Keep every line of the data below that has the string "clock" and present those lines.

Data to examine:
┄┄┄┄┄┄
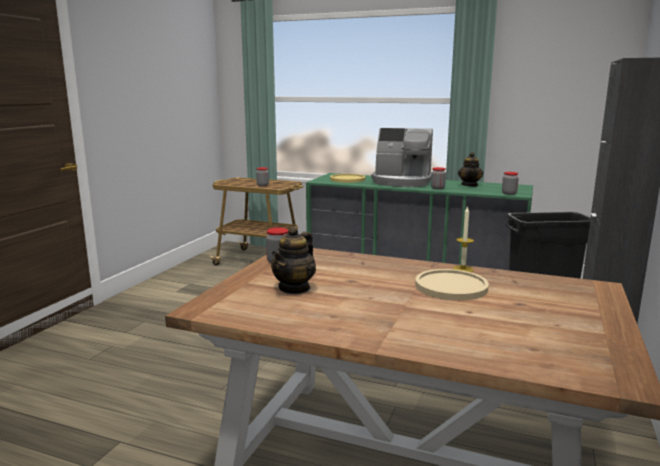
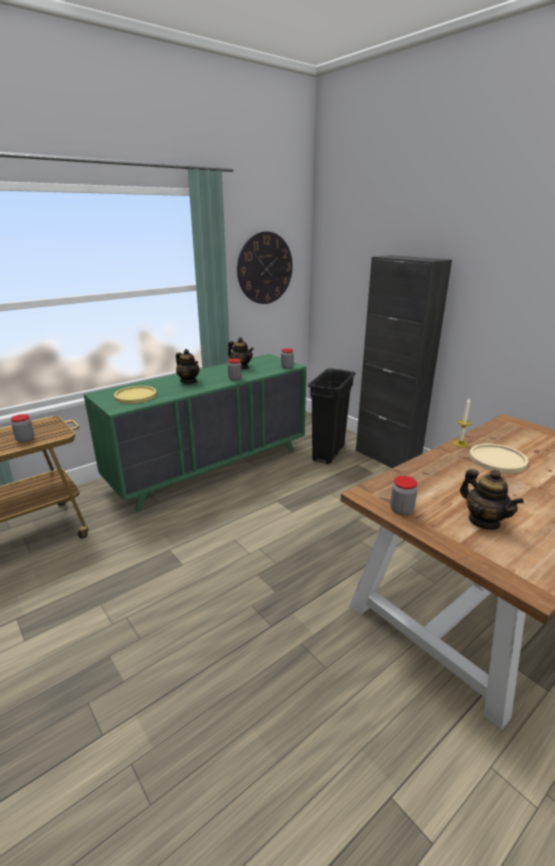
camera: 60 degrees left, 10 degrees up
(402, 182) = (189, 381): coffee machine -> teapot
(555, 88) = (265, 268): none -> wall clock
┄┄┄┄┄┄
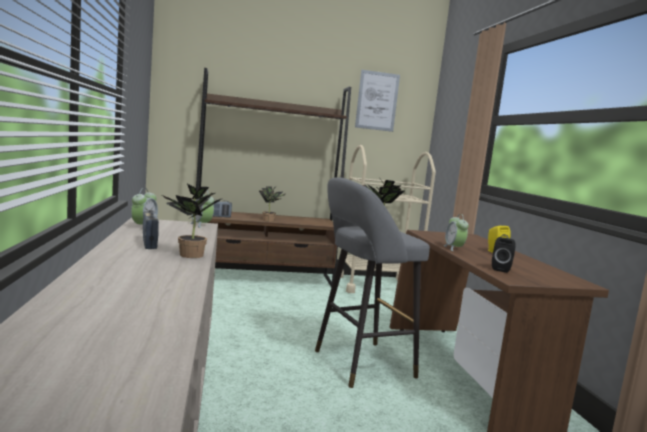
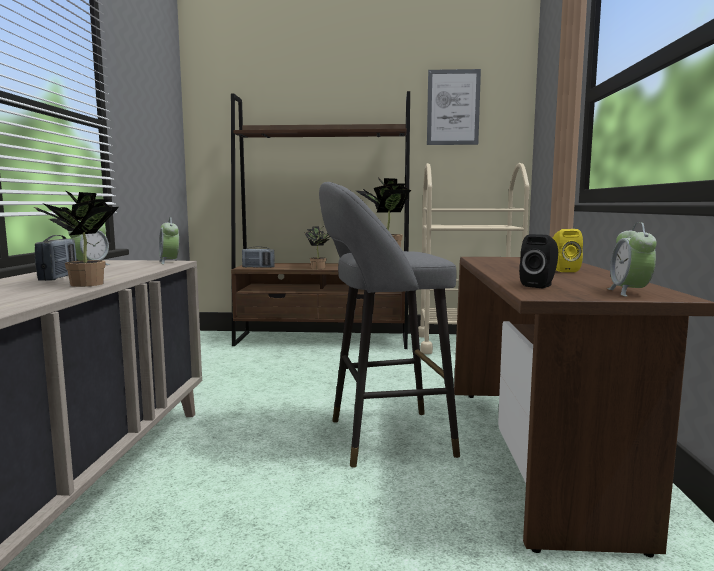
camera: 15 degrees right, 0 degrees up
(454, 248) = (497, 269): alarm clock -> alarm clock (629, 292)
┄┄┄┄┄┄
Written answer:
(555, 88) = (265, 268): none -> wall clock
(454, 248) = (497, 269): alarm clock -> alarm clock (629, 292)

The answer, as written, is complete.